Short exercise: Identify every line in the material that contains the string "tangentPropagation" and copy each one. Case matters.

Given entries:
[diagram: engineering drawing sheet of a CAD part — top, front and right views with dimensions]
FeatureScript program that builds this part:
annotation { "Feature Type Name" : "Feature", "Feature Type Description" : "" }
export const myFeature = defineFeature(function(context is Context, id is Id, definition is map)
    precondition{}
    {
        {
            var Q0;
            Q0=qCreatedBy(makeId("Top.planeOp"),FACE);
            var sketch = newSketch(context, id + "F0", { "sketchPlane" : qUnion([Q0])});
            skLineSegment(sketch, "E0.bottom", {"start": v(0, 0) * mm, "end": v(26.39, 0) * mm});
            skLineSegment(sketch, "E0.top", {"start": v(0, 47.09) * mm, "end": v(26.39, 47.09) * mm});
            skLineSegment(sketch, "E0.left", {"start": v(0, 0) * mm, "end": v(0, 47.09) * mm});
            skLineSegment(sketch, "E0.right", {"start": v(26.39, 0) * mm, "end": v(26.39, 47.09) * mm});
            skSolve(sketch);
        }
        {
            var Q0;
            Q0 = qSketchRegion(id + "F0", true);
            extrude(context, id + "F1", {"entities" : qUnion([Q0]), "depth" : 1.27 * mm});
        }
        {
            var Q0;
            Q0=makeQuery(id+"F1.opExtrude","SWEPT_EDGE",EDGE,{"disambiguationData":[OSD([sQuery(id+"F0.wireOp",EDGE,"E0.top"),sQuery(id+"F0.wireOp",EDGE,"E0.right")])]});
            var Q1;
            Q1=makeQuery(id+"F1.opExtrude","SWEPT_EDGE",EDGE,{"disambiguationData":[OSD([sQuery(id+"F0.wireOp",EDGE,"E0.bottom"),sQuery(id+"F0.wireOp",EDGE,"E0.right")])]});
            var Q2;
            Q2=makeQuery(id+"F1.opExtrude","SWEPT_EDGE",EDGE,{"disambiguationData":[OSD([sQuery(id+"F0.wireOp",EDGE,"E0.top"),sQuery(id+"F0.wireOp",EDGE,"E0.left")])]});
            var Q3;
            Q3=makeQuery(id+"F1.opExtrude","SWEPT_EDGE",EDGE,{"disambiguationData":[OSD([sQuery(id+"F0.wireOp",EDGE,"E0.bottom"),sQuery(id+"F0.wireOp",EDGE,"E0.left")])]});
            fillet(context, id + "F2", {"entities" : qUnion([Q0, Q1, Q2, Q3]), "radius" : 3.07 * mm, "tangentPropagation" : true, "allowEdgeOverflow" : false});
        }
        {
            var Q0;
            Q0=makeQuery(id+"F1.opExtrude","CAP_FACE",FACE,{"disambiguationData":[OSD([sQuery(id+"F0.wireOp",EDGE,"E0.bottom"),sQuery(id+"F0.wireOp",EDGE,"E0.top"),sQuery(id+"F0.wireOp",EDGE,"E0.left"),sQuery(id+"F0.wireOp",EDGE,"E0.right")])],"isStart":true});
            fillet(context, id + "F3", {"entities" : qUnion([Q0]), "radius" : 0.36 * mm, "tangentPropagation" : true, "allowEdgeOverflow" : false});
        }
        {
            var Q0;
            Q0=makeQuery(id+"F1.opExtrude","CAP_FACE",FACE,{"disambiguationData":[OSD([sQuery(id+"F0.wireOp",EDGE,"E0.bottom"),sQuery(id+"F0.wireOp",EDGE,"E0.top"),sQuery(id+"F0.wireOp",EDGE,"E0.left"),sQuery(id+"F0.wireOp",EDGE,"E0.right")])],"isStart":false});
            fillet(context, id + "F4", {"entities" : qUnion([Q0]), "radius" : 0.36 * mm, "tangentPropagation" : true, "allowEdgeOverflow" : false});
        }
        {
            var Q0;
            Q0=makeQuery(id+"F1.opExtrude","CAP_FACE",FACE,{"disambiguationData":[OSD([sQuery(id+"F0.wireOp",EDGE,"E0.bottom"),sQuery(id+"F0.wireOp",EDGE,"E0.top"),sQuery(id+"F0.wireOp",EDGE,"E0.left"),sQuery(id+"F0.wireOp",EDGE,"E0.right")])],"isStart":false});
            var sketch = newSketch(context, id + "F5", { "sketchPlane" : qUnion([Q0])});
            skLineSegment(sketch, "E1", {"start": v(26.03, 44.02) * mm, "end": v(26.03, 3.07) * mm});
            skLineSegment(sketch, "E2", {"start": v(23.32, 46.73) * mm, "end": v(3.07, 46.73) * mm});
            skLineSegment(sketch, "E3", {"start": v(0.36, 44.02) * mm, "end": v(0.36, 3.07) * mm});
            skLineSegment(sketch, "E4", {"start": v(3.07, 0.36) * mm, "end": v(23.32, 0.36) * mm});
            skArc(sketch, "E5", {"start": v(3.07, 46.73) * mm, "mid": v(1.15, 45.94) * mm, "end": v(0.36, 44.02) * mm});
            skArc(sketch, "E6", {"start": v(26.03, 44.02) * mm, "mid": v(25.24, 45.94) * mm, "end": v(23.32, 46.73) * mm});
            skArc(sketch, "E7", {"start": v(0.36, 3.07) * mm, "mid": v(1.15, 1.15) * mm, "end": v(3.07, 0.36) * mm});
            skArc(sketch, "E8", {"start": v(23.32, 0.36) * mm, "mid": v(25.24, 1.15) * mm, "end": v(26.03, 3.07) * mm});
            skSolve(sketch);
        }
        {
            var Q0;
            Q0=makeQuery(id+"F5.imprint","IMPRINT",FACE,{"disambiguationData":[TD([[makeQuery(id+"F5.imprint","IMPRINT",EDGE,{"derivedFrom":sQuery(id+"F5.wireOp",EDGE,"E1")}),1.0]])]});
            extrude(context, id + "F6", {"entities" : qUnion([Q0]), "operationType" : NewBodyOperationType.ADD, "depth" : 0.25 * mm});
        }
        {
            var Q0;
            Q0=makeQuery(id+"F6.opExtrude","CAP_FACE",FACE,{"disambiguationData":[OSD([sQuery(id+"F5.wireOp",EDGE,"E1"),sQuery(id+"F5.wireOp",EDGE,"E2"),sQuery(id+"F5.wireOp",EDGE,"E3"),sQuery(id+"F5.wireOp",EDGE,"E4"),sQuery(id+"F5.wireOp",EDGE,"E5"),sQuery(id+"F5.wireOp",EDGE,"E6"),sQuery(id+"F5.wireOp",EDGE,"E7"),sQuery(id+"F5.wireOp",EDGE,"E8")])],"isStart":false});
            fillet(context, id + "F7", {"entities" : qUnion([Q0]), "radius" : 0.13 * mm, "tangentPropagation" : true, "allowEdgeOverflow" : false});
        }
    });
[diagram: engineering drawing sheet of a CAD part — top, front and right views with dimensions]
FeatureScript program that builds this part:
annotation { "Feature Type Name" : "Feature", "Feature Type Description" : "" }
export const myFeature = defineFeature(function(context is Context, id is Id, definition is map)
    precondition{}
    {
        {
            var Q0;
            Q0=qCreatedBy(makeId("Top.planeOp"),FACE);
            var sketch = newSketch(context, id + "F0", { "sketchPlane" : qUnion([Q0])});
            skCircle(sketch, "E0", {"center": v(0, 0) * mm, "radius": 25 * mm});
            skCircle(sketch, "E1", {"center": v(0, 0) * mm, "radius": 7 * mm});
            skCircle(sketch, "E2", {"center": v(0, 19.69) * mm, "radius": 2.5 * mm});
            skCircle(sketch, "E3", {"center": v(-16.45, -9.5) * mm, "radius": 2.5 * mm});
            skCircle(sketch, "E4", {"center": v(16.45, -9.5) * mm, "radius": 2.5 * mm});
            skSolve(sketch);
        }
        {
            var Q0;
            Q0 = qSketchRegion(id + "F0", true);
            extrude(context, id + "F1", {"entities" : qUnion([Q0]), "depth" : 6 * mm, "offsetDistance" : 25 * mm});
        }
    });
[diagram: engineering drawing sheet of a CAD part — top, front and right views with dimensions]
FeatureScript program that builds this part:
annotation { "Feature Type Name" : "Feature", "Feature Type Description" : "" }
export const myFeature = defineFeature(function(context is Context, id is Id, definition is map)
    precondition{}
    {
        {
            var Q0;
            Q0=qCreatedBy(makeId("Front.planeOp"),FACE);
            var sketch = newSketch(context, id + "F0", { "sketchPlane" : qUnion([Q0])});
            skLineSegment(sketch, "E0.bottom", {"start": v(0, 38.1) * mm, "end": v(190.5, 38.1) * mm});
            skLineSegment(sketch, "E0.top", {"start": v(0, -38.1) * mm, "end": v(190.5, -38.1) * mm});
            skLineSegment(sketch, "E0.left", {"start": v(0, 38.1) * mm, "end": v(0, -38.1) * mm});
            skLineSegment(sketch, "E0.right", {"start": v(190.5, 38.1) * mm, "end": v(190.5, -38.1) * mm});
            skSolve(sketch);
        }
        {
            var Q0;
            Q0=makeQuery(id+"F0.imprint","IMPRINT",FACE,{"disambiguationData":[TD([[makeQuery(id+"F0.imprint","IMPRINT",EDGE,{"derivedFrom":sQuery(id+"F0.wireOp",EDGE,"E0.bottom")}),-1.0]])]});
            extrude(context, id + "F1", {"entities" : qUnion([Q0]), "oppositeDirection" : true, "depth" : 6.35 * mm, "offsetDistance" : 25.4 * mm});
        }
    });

Exercise response:
            fillet(context, id + "F2", {"entities" : qUnion([Q0, Q1, Q2, Q3]), "radius" : 3.07 * mm, "tangentPropagation" : true, "allowEdgeOverflow" : false});
            fillet(context, id + "F3", {"entities" : qUnion([Q0]), "radius" : 0.36 * mm, "tangentPropagation" : true, "allowEdgeOverflow" : false});
            fillet(context, id + "F4", {"entities" : qUnion([Q0]), "radius" : 0.36 * mm, "tangentPropagation" : true, "allowEdgeOverflow" : false});
            fillet(context, id + "F7", {"entities" : qUnion([Q0]), "radius" : 0.13 * mm, "tangentPropagation" : true, "allowEdgeOverflow" : false});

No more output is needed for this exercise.